# [WORK INSTRUCTION]
Return each line in the records below that includes "тези".

* * *

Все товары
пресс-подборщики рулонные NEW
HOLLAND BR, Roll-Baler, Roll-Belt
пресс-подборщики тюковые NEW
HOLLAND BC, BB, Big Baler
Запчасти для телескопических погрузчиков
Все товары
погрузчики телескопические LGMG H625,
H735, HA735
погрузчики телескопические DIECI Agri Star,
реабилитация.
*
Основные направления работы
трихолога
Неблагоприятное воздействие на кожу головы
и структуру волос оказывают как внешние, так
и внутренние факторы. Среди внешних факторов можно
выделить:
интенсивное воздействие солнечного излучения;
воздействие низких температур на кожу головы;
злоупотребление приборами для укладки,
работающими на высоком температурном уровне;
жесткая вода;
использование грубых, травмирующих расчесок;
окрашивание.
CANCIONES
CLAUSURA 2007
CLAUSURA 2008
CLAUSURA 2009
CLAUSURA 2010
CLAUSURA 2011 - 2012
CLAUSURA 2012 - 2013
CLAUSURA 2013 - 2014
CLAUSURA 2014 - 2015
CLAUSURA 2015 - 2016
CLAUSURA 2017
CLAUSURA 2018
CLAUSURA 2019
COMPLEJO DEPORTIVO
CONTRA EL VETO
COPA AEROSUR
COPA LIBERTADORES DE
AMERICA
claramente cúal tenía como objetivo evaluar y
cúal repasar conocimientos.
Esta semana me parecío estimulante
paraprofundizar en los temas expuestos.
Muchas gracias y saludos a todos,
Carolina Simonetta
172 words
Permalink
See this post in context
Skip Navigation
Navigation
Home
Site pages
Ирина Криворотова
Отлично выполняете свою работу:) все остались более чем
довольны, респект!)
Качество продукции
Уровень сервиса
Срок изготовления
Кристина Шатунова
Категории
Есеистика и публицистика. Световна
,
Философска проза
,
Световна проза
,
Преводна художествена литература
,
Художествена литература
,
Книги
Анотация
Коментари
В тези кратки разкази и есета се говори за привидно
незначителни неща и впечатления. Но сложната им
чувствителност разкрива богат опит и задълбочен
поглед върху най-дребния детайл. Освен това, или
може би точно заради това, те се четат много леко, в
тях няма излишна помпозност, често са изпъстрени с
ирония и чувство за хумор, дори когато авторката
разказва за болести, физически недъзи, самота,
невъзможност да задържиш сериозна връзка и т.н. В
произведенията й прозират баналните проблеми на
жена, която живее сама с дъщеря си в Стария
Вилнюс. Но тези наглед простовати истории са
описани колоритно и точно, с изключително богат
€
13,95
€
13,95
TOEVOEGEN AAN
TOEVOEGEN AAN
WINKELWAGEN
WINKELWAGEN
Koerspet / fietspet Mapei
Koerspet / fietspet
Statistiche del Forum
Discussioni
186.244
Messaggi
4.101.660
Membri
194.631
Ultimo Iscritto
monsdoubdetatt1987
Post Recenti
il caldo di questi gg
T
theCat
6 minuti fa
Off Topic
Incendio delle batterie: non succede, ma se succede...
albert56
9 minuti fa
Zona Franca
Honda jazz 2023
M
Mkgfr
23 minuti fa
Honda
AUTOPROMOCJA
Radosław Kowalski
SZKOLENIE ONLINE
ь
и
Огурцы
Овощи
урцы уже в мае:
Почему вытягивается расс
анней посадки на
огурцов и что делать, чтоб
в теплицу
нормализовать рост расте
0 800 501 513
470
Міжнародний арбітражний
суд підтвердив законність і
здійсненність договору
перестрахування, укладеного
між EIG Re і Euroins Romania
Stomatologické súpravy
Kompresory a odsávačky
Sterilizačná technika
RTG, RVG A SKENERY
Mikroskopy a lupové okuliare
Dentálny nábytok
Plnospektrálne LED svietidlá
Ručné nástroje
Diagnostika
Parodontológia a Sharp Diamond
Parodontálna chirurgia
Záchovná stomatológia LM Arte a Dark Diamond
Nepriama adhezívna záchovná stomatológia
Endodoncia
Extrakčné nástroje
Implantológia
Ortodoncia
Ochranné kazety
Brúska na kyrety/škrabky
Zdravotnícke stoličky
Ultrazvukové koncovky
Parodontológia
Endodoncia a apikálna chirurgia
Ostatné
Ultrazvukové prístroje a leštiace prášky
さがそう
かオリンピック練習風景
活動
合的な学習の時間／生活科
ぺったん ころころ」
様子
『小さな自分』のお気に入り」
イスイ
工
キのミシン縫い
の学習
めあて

* * *

# [RESPONSE TO THIS EXERCISE]
В тези кратки разкази и есета се говори за привидно
Вилнюс. Но тези наглед простовати истории са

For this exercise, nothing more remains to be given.